[[ Document excerpt open ]]
Research in Speech Recognition
If you are interested in doing graduate research in speech recognition in the department, please contact Mark Huckvale at .
Activities
The focus of our research in speech recognition has been how knowledge of human linguistic processing can aid the development of machine recognition of speech. This has two main threads: the application of traditional linguistic analysis within the decoder, and the analysis of machine and human recognition performance.
Recent work on linguistic analysis has looked at incorporating morphological analysis into the speech recognition decoder. Morphological analysis allows for smaller pronunciation lexicons, while at the same time increasing the dissimilarity of pronunciations. In combination with a word-level language model, we have shown that this approach can lead to improved word accuracy. See the article by Huckvale & Fang (2001).
Work on human-machine comparisons has investigated the psycholinguistic aspects of human morphological processing. Interesting parallels can be drawn between our morph recogniser and the results of priming experiments on human listeners. The most recent work here has been an investigation of how information processing accounts of perception can be informed by knowledge of pattern recognition systems engineering (see seminar).
[[ Document excerpt closed ]]
[[ Extracted data open ]]
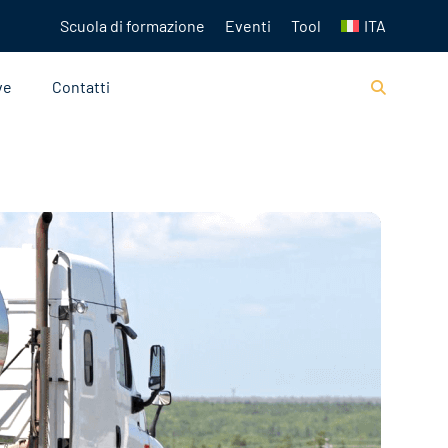
Scuola di formazione
Eventi
Tool
ITA
ve
Contatti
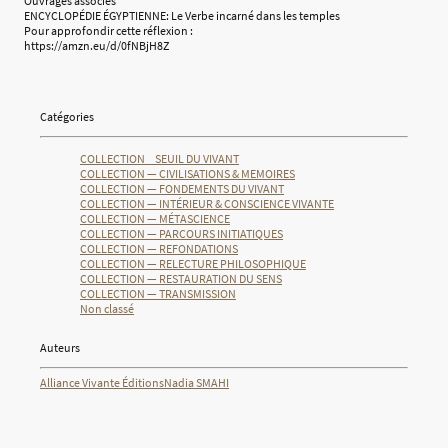
Ouvrages associés
ENCYCLOPÉDIE ÉGYPTIENNE: Le Verbe incarné dans les temples
Pour approfondir cette réflexion :
https://amzn.eu/d/0fNBjH8Z
Catégories
COLLECTION _ SEUIL DU VIVANT
COLLECTION — CIVILISATIONS & MEMOIRES
COLLECTION — FONDEMENTS DU VIVANT
COLLECTION — INTÉRIEUR & CONSCIENCE VIVANTE
COLLECTION — MÉTASCIENCE
COLLECTION — PARCOURS INITIATIQUES
COLLECTION — REFONDATIONS
COLLECTION — RELECTURE PHILOSOPHIQUE
COLLECTION — RESTAURATION DU SENS
COLLECTION — TRANSMISSION
Non classé
Auteurs
Alliance Vivante Éditions
Nadia SMAHI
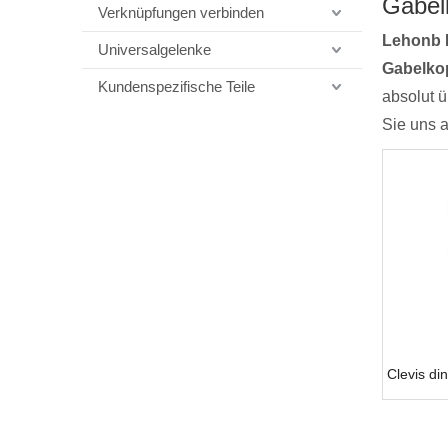
Gabel
Verknüpfungen verbinden
Lehonb 
Universalgelenke
Gabelko
Kundenspezifische Teile
absolut ü
Sie uns 
Clevis di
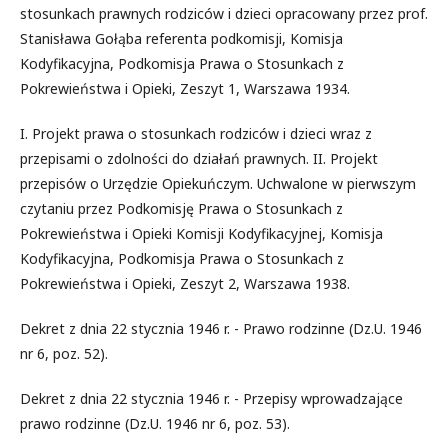
stosunkach prawnych rodziców i dzieci opracowany przez prof.
Stanisława Gołąba referenta podkomisji, Komisja
Kodyfikacyjna, Podkomisja Prawa o Stosunkach z
Pokrewieństwa i Opieki, Zeszyt 1, Warszawa 1934.
I. Projekt prawa o stosunkach rodziców i dzieci wraz z
przepisami o zdolności do działań prawnych. II. Projekt
przepisów o Urzędzie Opiekuńczym. Uchwalone w pierwszym
czytaniu przez Podkomisję Prawa o Stosunkach z
Pokrewieństwa i Opieki Komisji Kodyfikacyjnej, Komisja
Kodyfikacyjna, Podkomisja Prawa o Stosunkach z
Pokrewieństwa i Opieki, Zeszyt 2, Warszawa 1938.
Dekret z dnia 22 stycznia 1946 r. - Prawo rodzinne (Dz.U. 1946
nr 6, poz. 52).
Dekret z dnia 22 stycznia 1946 r. - Przepisy wprowadzające
prawo rodzinne (Dz.U. 1946 nr 6, poz. 53).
[[ Extracted data closed ]]
Exercise requirements -
- a) Using the speech recognition page, decide whether each statement agrees with it. Answer yes or no, and quote the words that decide it. (i) The research described there has two main threads. (ii) Morphological analysis leads to larger pronunciation lexicons. (iii) The morph recognizer has been compared with results from priming experiments on human listeners.
- b) Please list every benefit that the speech recognition page attributes to using morphological analysis in the decoder.
- c) Pick up the speech recognition page after its final sentence and continue writing it.

Answers to each task -
- a)
(i) Yes: "This has two main threads"
(ii) No: "Morphological analysis allows for smaller pronunciation lexicons"
(iii) Yes: "Interesting parallels can be drawn between our morph recogniser and the results of priming experiments on human listeners"

- b)
- Smaller pronunciation lexicons
- Greater dissimilarity of pronunciations
- Improved word accuracy, when combined with a word-level language model

- c)
Current work by Gordon Hunter and Mark Huckvale is looking at the statistical properties of words in dialogue turns. The hope is both to develop superior language models specifically for dialogue and also to find relationships between statistical models and conversational analysis.
Staff
Research work in speech recognition is led by Mark Huckvale with the assistance of postgraduate research students. Mark is an engineer by training who has worked in speech synthesis and recognition for over 15 years. He is also the author of the Speech Filing System tools which incorporate some speech recognition functionality.
Research projects
A recent research project on recognition:
1998-2001 Enhanced Language Modelling
Mark Huckvale, Alex Chengyu Fang
Funded by EPSRC.
Publications
Recent published papers in the area (in reverse order):
- Huckvale, M., Hunter, G., "Learning on the job: the application of machine learning within the speech decoder", IOA Workshop on Innovation in Speech Processing, Stratford-on-Avon, May 2001. Download PDF.
- Huckvale, M., Fang, A., "Experiments in applying morphological analysis in speech recognition and their cognitive explanation", IOA Workshop on Innovation in Speech Processing, Stratford-on-Avon, May, 2001. Download PDF.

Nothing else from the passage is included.